Dio scrive dritto sulle righe storte della nostra condizione umana; manda suo figlio, e ci lascia un «messaggio di perdono, di speranza e di una nuova vita in Cristo». Ma gli uomini, a volte, preferiscono le tenebre alla luce e l’Africa, l’Angola, sono state ottenebrate da «nuvole del male»: non solo la guerra, ma anche i frutti feroci del tribalismo, le rivalità etniche, la cupidigia «che corrompe il cuore dell’uomo, riduce in schiavitù i poveri e priva le generazioni future delle risorse di cui hanno bisogno per creare una società più solidale e giusta, una società veramente ed autenticamente africana nel suo genio e nei suoi valori». E poi c’è «quell’insidioso spirito di egoismo che chiude gli individui in se stessi, divide le famiglie e, soppiantando i grandi ideali di generosità e di abnegazione»; parla dell’evasione «in false utopie attraverso l’uso della droga», dell’irresponsabilità sessuale, dell’«eliminazione di vite umane innocenti mediante l’aborto?».

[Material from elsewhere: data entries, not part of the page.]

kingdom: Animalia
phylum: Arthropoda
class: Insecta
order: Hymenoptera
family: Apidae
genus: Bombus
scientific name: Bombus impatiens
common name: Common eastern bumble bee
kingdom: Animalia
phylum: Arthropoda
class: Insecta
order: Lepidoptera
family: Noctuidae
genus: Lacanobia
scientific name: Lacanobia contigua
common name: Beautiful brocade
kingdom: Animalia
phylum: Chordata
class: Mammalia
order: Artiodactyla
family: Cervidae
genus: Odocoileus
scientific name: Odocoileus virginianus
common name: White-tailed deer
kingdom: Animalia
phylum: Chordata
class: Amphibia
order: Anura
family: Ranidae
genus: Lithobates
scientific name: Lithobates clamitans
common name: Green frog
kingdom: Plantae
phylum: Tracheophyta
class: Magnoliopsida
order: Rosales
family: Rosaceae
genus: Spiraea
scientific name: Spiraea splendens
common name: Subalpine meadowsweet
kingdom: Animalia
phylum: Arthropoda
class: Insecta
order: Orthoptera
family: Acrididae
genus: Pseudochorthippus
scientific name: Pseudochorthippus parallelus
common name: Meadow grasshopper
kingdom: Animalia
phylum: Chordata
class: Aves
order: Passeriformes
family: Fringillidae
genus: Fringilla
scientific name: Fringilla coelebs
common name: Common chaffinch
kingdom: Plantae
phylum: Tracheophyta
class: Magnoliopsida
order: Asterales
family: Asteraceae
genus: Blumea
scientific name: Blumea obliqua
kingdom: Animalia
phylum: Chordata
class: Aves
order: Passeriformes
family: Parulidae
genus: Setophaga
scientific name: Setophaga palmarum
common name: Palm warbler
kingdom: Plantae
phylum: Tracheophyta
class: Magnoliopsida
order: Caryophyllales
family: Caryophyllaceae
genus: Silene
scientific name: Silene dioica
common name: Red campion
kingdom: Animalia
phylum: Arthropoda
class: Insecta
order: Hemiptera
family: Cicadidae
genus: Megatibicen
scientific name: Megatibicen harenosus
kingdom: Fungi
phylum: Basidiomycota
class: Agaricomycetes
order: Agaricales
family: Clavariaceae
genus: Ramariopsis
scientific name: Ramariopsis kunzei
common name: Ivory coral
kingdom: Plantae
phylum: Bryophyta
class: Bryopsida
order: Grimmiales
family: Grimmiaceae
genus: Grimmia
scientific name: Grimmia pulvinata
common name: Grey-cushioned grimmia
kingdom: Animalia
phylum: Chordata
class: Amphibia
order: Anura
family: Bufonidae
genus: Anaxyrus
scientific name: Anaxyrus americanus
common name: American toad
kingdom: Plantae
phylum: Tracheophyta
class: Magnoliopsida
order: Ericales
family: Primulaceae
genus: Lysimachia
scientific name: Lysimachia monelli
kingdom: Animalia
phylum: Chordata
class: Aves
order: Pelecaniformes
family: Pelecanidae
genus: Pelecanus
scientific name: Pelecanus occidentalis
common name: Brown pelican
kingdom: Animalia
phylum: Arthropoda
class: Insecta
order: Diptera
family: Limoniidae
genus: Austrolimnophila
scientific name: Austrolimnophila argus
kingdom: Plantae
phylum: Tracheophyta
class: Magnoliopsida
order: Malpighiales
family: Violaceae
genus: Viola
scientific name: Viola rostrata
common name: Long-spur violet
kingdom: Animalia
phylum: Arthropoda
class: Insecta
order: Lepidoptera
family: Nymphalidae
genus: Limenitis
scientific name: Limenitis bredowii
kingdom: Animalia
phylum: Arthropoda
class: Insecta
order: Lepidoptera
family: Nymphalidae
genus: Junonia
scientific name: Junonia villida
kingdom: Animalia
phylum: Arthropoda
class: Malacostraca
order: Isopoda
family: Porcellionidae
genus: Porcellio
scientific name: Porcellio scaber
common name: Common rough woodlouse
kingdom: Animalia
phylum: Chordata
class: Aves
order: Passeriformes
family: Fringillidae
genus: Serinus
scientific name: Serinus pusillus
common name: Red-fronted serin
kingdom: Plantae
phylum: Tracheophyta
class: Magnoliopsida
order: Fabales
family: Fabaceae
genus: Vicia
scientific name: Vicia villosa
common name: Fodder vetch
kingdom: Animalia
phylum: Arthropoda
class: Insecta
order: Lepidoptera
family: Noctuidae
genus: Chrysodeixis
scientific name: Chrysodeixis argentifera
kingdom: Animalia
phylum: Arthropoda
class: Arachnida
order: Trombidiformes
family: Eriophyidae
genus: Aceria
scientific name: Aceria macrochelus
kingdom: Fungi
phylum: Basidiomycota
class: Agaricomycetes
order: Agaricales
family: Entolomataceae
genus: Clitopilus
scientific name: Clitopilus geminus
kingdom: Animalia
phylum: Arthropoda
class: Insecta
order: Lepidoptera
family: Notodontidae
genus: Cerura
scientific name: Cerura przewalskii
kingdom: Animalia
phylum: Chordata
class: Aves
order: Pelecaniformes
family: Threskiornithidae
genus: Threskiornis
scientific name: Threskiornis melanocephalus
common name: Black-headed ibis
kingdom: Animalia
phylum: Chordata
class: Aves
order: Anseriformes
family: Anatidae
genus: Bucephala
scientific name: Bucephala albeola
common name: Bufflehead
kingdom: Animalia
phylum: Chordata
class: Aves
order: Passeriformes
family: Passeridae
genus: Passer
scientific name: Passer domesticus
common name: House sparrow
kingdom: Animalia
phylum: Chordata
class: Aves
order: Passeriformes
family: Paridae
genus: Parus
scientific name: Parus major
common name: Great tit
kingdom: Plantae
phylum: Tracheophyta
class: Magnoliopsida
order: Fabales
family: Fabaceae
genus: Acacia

Sottolinea, ancora, che il continente è sì colmo di speranza ma è «ancora assetato di giustizia, di pace, di un sano integrale sviluppo». E pace invoca il Papa anche per la vicina regione dei Grandi Laghi, chiedendo al Signore di portare «guarigione a chi soffre, conforto a coloro che piangono e forza a tutti coloro che portano avanti il difficile processo del dialogo, del negoziato e della cessazione della violenza».
Così dice all’Africa di alzarsi, di mettersi in cammino per un domani migliore senza più guerre. Un continente liberato dal flagello dell’avidità, della violenza e del disordine, e che sceglie la strada del rispetto e della promozione dei diritti umani, della trasparenza nel governare, della fine della corruzione.
Certo la strada è lunga e complessa: rispetto alla «repentina furia distruttrice del male, il lavoro di ricostruzione è penosamente lento e duro. Richiede tempo, fatica e perseveranza».
È un cammino che inizia nei cuori, nei piccoli sacrifici, nei piccoli gesti «mediante i quali dimostriamo di amare i nostri vicini tutti i nostri vicini senza riguardo alla razza, all’etnia o alla lingua nella disponibilità a collaborare con loro per costruire insieme su basi durevoli». Fratelli e sorelle «da amare, da rispettare e da aiutare lungo la via della libertà, della vita e della speranza».
È poi ai giovani che si rivolge il Papa chiamandoli «speranza del futuro del Paese» e «promessa di un domani migliore». Dice loro di non avere paura di prendere decisioni definitive, di osare: le decisioni definitive «sono le sole che non distruggono la libertà». Dio ci ha creati per vivere una vita giusta e ci ha dato i suoi comandamenti «non come un fardello, ma come una fonte di libertà: della libertà di diventare uomini e donne pieni di saggezza, maestri di giustizia e di pace».